I shook my head. “No, thanks. I’ll just have water.”

Julie poured herself a tall glass of icy-cold juice, gulped it down and refilled the glass.

“Mind if I take a look at your food diary?” I asked. “Maybe I can spot what’s wrong.”

Julie opened the drawer of her kitchen desk and took out a spiral notebook. I began reading the pages. “Do you have orange juice every day after our walk?” I asked. Julie nodded. “How come you didn’t write it down?”

“I guess I never thought about writing down what I drink. I only write down what I eat.”

I peered at the nutrition label printed on the side of the juice carton. “Look at this, girlfriend,” I said. “Eight ounces of orange juice has 120 calories. Calories you didn’t write down in that diary.”

“But orange juice is so good for you,” Julie said. “I usually have two glasses after I exercise.
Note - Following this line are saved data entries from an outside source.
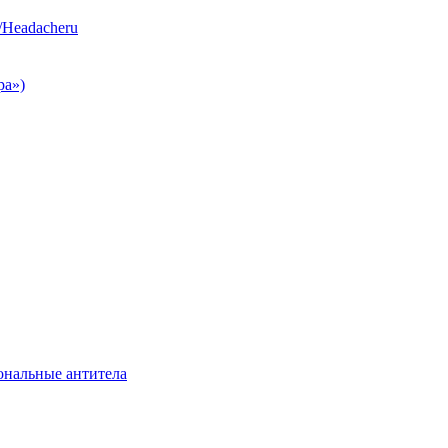
/Headacheru
ра»)
нальные антитела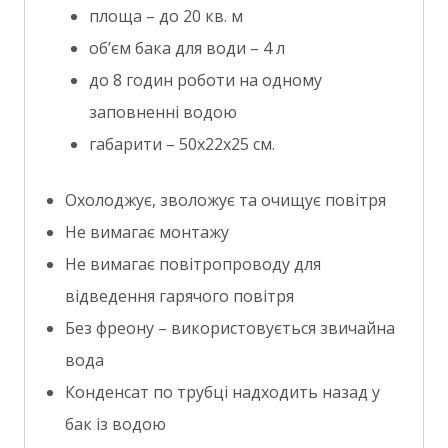
площа – до 20 кв. м
об’єм бака для води – 4 л
до 8 годин роботи на одному
заповненні водою
габарити – 50х22х25 см.
Охолоджує, зволожує та очищує повітря
Не вимагає монтажу
Не вимагає повітропроводу для
відведення гарячого повітря
Без фреону – використовується звичайна
вода
Конденсат по трубці надходить назад у
бак із водою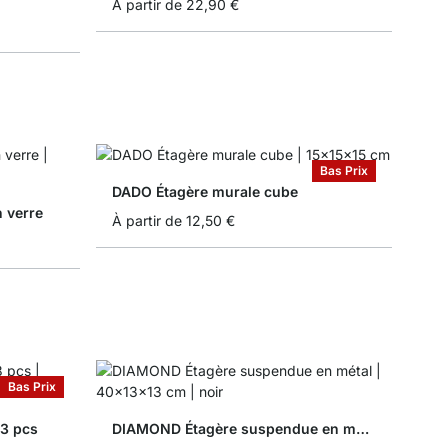
À partir de
22,90 €
Bas Prix
DADO Étagère murale cube
 verre
À partir de
12,50 €
Bas Prix
 3 pcs
DIAMOND Étagère suspendue en métal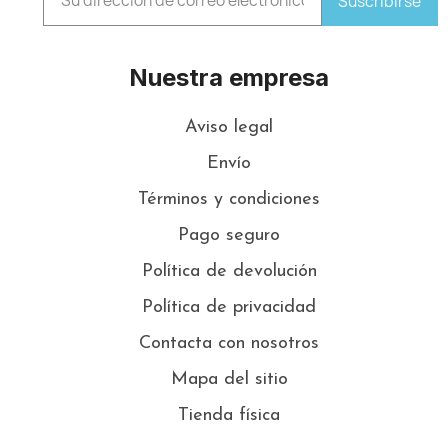
Suscribirse
Nuestra empresa
Aviso legal
Envío
Términos y condiciones
Pago seguro
Política de devolución
Política de privacidad
Contacta con nosotros
Mapa del sitio
Tienda física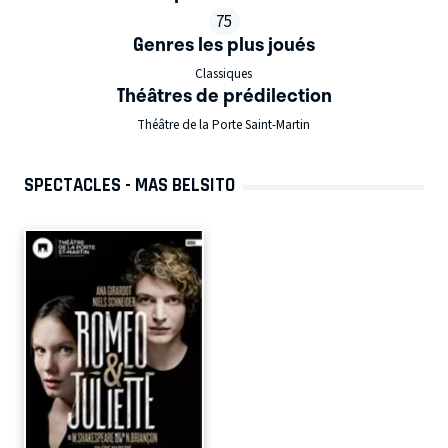
75
Genres les plus joués
Classiques
Théâtres de prédilection
Théâtre de la Porte Saint-Martin
SPECTACLES - MAS BELSITO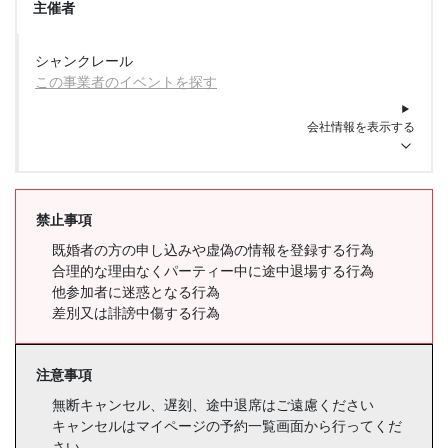
主催者
シャンクレール
この事業者のイベントを探す
会社情報を表示する
禁止事項
既婚者の方の申し込みや虚偽の情報を登録する行為
合理的な理由なくパーティー中に途中退場する行為
他参加者に迷惑となる行為
差別又は誹謗中傷する行為
注意事項
無断キャンセル、遅刻、途中退席はご遠慮ください
キャンセルはマイページの予約一覧画面から行ってくだ
さい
Three if I’m extra thirsty.”

“That means you’re taking in more calories than you burned up during the walk,” I said. “And that’s before you eat a bite of breakfast.”

“But think of all the vitamin C.”

I picked up a calorie chart that was lying on the kitchen counter and flipped to the fruit and vegetable section. “An average-size orange has only sixty calories,” I read, “and fiber that the juice doesn’t have. You’d be way ahead to drink water for your thirst and eat an orange for your vitamin C.”

“I can’t believe that never dawned on me,” Julie said, a stunned look on her face.

“Let’s do this,” I told her. “You try to remember everything you had to drink yesterday, and I’ll look up the calories.”

“Two cups of coffee.”

“Black?”

“No. Both cups had a big splash of flavored creamer.”

“Would you say two tablespoons?”

Julie nodded.

“That’s seventy calories per cup.Write down 140 in your diary. What else?”

Julie began reconstructing what she’d had to drink the day before. There had been cereal with whole milk for breakfast, a can of cola for a midmorning pick-me-up, another when her energy began to sag late in the afternoon and bottled water with lunch.

“What about dinner?”

“Two slices of thin-crust veggie pizza.”

“That’s in here,” I told her, studying the diary. “What did you wash it down with?”

“A wine cooler. Strawberry.”

“Did you have anything to drink after dinner?”